Hello there! I am a new -- slightly frustrated but overall happy -- acer aspire one owner. Here's what I'm stuck with (I'm a machead, but have a gentoo web server so assume reasonable geek background, but not too much): - I can't get the mouse to slow down enough for me (I have RSI and some loss of fine motor control). I've used the advance menu setting for the mouse, set threshold to lowest and acceleration to slowest.
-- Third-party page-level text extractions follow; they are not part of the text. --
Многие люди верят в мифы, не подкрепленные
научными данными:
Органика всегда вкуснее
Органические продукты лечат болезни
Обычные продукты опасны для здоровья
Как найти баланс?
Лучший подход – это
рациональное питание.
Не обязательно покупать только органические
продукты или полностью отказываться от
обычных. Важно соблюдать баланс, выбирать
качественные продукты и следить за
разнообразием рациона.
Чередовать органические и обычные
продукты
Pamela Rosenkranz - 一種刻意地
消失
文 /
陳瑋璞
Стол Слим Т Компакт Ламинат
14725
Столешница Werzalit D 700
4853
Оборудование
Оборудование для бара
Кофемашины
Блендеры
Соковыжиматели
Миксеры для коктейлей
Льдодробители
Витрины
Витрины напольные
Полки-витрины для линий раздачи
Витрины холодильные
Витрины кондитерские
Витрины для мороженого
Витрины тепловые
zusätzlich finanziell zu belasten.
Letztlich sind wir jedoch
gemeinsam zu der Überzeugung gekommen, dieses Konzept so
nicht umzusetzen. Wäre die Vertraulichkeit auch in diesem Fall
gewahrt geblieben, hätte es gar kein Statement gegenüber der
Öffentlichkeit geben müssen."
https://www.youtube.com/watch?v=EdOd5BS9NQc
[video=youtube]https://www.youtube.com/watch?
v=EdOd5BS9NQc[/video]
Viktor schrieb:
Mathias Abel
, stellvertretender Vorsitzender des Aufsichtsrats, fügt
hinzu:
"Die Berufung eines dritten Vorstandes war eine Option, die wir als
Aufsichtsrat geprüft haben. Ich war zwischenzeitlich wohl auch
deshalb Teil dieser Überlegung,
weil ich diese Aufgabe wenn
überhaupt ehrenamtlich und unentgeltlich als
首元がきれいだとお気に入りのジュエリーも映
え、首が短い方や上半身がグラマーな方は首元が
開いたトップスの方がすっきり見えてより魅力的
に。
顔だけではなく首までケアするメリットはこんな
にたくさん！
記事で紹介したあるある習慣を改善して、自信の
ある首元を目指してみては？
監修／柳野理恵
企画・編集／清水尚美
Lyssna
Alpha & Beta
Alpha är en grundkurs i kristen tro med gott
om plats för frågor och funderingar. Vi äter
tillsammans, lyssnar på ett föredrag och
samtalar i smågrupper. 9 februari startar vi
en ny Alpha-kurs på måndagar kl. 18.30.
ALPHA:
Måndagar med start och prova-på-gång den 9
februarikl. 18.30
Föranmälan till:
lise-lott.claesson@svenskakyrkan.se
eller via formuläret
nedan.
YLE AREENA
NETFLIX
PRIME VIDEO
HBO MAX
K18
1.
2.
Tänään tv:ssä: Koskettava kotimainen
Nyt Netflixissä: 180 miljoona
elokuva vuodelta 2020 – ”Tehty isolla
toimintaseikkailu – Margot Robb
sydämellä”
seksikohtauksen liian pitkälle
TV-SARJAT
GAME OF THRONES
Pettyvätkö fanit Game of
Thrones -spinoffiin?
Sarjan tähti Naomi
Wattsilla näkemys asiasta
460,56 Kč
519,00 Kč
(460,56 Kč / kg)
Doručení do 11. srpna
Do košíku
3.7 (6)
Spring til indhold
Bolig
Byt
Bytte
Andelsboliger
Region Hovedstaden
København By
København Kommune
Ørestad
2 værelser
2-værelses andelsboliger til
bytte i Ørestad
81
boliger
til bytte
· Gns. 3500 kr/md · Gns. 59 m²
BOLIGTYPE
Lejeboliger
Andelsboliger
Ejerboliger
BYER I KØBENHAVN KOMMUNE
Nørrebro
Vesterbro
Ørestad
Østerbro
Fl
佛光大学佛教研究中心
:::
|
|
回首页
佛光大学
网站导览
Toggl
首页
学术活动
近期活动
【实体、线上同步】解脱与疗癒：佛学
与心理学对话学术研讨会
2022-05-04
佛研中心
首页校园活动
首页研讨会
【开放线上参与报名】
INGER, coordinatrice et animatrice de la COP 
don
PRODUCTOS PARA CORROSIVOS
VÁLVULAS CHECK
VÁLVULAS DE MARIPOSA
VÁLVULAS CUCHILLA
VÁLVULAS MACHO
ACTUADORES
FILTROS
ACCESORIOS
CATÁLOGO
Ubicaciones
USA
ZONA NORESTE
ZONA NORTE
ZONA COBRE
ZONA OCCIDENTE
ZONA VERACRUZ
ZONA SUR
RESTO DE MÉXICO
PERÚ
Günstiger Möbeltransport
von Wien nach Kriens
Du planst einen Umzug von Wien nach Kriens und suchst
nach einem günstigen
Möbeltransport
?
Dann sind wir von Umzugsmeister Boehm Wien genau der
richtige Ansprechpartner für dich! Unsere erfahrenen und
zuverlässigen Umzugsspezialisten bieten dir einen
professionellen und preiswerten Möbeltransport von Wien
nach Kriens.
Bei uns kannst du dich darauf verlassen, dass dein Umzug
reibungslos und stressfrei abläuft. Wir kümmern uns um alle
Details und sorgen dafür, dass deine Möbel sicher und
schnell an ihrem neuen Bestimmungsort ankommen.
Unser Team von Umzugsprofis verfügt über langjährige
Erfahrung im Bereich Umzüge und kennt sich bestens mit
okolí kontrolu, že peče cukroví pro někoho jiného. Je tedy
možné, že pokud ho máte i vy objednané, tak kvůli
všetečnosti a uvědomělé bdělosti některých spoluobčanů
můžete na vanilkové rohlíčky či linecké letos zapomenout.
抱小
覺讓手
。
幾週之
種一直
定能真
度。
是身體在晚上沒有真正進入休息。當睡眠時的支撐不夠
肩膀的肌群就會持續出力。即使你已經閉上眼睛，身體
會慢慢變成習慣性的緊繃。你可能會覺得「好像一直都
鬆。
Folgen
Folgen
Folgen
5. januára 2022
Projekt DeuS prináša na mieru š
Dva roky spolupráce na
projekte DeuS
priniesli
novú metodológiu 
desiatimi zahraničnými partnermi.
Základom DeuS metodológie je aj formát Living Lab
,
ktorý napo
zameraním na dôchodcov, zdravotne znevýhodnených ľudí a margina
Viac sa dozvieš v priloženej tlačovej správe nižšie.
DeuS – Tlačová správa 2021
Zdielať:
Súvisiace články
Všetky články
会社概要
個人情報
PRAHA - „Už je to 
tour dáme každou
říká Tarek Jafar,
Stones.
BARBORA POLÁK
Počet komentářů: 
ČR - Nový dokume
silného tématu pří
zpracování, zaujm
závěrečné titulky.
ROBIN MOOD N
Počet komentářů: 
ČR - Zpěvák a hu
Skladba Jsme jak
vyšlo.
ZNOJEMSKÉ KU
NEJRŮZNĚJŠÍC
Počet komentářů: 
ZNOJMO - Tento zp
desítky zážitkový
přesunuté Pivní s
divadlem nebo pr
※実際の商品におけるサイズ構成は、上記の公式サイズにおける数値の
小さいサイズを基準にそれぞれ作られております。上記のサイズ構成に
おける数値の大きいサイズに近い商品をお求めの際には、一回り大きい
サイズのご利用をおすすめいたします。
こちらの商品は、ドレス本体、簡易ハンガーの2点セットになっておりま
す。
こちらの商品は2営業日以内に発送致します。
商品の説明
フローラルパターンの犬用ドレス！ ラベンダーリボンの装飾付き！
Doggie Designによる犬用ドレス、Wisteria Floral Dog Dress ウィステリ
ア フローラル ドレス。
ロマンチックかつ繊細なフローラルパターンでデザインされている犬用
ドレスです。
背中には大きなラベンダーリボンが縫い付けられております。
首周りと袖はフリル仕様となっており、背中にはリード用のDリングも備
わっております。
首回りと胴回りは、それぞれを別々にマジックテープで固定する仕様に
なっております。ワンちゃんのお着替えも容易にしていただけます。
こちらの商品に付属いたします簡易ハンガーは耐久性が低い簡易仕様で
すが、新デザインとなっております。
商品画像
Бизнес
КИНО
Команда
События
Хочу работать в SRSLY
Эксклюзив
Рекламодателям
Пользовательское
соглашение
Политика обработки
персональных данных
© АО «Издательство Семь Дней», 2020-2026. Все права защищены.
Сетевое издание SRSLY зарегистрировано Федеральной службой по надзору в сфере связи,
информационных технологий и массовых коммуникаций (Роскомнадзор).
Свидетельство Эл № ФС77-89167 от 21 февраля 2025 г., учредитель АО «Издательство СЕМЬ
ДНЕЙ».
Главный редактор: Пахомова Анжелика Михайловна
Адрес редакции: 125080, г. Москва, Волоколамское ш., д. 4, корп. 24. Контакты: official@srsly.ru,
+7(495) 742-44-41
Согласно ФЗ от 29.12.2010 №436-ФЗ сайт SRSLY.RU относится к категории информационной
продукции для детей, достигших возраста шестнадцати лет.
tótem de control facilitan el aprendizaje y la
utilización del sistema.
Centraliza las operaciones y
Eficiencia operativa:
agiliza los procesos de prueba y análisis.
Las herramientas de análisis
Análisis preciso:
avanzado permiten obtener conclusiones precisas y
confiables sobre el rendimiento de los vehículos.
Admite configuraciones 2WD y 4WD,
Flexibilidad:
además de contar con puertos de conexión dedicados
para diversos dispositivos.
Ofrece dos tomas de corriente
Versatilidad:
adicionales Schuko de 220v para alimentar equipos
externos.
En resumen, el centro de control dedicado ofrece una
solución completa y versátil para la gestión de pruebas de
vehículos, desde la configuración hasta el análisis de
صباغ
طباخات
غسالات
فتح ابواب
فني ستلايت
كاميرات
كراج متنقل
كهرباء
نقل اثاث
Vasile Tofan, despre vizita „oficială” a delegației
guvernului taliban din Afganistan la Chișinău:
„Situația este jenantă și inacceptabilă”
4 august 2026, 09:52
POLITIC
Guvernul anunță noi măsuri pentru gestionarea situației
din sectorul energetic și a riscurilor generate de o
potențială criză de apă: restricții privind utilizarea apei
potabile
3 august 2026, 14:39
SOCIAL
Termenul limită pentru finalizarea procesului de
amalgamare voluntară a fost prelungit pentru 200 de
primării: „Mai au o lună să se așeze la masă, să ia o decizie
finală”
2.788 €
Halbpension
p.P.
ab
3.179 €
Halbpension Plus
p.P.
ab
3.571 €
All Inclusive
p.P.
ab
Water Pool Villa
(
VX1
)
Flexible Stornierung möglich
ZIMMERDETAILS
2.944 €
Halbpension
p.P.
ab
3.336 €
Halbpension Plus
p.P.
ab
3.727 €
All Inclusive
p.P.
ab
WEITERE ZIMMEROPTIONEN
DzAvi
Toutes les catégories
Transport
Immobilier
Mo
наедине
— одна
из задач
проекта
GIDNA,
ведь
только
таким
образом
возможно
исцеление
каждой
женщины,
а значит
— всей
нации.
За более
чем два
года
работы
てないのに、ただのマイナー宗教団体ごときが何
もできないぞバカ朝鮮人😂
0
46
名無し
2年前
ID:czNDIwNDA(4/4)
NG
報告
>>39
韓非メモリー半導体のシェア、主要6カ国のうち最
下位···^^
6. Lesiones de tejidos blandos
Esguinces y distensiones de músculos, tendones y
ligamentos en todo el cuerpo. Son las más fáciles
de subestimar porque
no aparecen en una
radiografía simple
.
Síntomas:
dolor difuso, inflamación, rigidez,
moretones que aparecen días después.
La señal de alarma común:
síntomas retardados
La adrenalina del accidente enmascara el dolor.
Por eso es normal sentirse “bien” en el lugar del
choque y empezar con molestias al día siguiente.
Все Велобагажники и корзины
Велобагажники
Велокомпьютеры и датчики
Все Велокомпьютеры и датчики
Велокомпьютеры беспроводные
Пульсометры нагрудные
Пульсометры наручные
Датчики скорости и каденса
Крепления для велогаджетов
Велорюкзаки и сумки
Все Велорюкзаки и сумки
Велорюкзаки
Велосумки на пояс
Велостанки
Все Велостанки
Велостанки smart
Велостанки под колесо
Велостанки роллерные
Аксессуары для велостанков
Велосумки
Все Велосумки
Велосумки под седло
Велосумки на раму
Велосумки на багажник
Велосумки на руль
Is there anything else I can do to have less mouse movement on my screen for the same amount of finger movement (command-line maybe, somewhere?) - I installed pidgin using yum (that was what was recommended to me as an all-in-one IM client) but now I'm not sure where to find it to run it, and not sure if using yum for that was the right way to do things - I installed openssh with yum (I need to be able to ssh out to my server, and ssh didn't seem installed) and again, maybe it wasn't the right way to do things, because it doesn't seem to work - there seems to be a way to scroll using the trackpad, but I haven't figured out how Thanks for your help regarding these four points, and looking forward to being functional and autonomous on my acer aspire one! (I've already almost got used to the keyboard size -- I touchtype) Steph
For the mouse, I'm sure there will be a file to edit somewhere, but I'm not sure what or where. For the two progs you installed, yum was fine, and you now have them on your machine, but they do not automatically get added to your main menus. You could enable the right-click menu (recommended anyway), and they will probably appear there. To add them to the main menu,this topic has some hints. (Slight backtrack, ssh might be a command line only program; I've not used it. Pidgin is definitely a GUI program). You can enable touchpad scrolling in the touchpad settings. There's an unmarked strip at the bottom, and the right, which has the scroll. Takes a while to get used to. I guess that's about 1 and half answers to 4 questions - hopefully someone will fill in the rest.
my assumption too -- could anybody point me to the file and the settings to change? done that already before, can't see pidgin appear anywhere in the right-click menu applications, which is where I looked first. ssh is indeed a command-line utility, which you invoke by typing "ssh [email protected]" at the prompt. still doesn't work, I guess I must do something more than yum install to activate it but no idea what. thanks, got that now! yup, any takers?
Hmm, have you gone looking for the .desktop file? Yum should be everything you need for getting a command line program - it's only desktop icons that should require extra faff. Are you sure of the syntax? It might be worth trying (from memory) "ssh -l user domain" with no @ - I think there's a difference between traditional ssh and our ssh.
As far as I recollect, ssh comes pre-installed on Linpus and there shouldn't be any need to install it manually. Do a: which ssh to see whether it is there. As to the command you're trying to use, it's quite possible it doesn't know where "domain.com" is located. Try using the IP address of the box you want to connect to instead of the domain name. Cheers.
I had problems with the touchpad, too. It's much too sensitive for me. Also, changes I made using the graphical settings didn't seem to be permanent. Look for a file called IIRC, .gsynaptics in the home directory. There should be 3 options near the end of the file: Option "MinSpeed" "0.02" Option "MaxSpeed" "0.05" Option "AccelFactor" "0.0005" These are my changed values, BTW. You can experiment by opening a terminal window and using the synclient program, for example: synclient MinSpeed=0.02 this will immediately change the MinSpeed parameter. When you've found the values you like, put them in the .gsynaptics file.
I was also having problems installing ssh. The following seems to work: Code: sudo yum install openssh-clients After this, "which ssh" returns: /usr/bin/ssh and ssh works at the command line. Note: The remote server will connect only to a known user, which your Acer Linpus "user" is probably not, so you need to use "ssh -l username hostname" where username is your account on the server, and hostname is the name of the server.